A pre-Christmas poll by the Reuters news agency of several dozen analysts pointed to a likely strengthening of the Czech crown next year, bolstered by the anti-inflationary policy of the Czech National Bank’s (ČNB). Many analysts predict two rate hikes in the first half of 2019.
As widely expected, the Czech central bank kept its main rate on hold at 1.75 percent at its final policy-setting meeting of the year, held on December 20th – after an exceptional four straight increases of 25 basis points each in 2018 between June and November.
The weaker the crown, the more the ČNB will raise rates in 2019 to push back the annual inflation rate, which dropped to 2.0 percent in November – the central bank’s target – from 2.2 percent in October.
As noted by ČNB Governor Jiří Rusnok last week, the domestic economy still warrants a degree of tightening. He also pointed out that the majority of the bank board was inclined towards further normalisation towards the neutral rate.
So, analysts expect that the cycle may not be over, with some predicting at two or even three additional hikes in 2019, and certainly at least one in the first six months of the year.
Commerzbank analysts said in their “Strategic Currency Briefing” note for December that they assume two further interest rate hikes of 25 basis points each in the first half of 2019.
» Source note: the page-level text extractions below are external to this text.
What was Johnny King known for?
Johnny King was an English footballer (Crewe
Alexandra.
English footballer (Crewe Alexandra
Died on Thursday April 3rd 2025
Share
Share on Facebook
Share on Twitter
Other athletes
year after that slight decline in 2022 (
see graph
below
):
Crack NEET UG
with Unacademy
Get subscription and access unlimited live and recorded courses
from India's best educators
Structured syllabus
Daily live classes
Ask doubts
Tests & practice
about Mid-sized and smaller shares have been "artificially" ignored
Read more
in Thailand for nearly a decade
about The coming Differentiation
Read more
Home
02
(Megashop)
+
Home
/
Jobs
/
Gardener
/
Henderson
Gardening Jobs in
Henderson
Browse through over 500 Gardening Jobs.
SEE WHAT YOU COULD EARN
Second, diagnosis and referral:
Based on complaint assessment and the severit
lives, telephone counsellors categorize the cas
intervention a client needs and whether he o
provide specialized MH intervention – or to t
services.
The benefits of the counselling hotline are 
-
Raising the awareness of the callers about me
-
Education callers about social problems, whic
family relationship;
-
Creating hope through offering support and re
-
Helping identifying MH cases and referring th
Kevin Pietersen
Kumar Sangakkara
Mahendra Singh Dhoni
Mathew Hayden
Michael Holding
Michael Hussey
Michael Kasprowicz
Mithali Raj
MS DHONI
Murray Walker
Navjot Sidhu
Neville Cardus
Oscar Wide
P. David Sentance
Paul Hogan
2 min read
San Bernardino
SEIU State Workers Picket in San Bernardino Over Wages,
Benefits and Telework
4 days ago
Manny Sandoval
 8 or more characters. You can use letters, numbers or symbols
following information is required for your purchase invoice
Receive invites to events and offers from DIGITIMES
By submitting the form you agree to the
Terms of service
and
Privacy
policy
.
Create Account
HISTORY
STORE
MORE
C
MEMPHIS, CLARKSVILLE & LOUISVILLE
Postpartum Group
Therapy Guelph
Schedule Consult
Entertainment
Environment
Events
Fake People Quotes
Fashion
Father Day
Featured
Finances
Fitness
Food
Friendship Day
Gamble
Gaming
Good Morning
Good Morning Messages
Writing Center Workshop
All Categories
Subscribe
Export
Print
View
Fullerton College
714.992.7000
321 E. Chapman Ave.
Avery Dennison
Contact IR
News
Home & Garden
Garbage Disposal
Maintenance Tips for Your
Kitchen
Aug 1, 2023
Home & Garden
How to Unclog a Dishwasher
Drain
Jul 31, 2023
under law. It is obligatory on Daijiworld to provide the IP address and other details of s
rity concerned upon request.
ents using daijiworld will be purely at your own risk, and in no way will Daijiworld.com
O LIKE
Analysts at ING Bank also said they expect the central bank to push with a February hike and deliver at least additional one more hike in 2019, unless there is a sharp deterioration in the global outlook.
“Even if the next inflation report in February will show less need for the overall scale of tightening, the environment has not deteriorated so significantly for the ČNB to move away from currently 5-6 implied rate hikes signalled for 2019 (combination of FX and interest rates),” ING Bank said in a note.
The central bank’s projections assume the crown will rally about 6 percent in 2019. According to the ČNB, a 1 percent exchange-rate gain delivers roughly the same amount of monetary tightening as a 25 basis-point rate increase.
Meanwhile, the Czech economy is driven mainly by private consumption, which is expected to have slowed to 3.0 percent for full-year 2018. Czech consumption is cooling in part due to some sectors reaching production limits, with the chronic labour shortage a major factor.
Currently, Brexit is considered to be the main negative risk for domestic economic growth, while investment growth is set to slow after peaking in 2018. The competitiveness of Czech exports could also be affected by increasing real unit labour costs.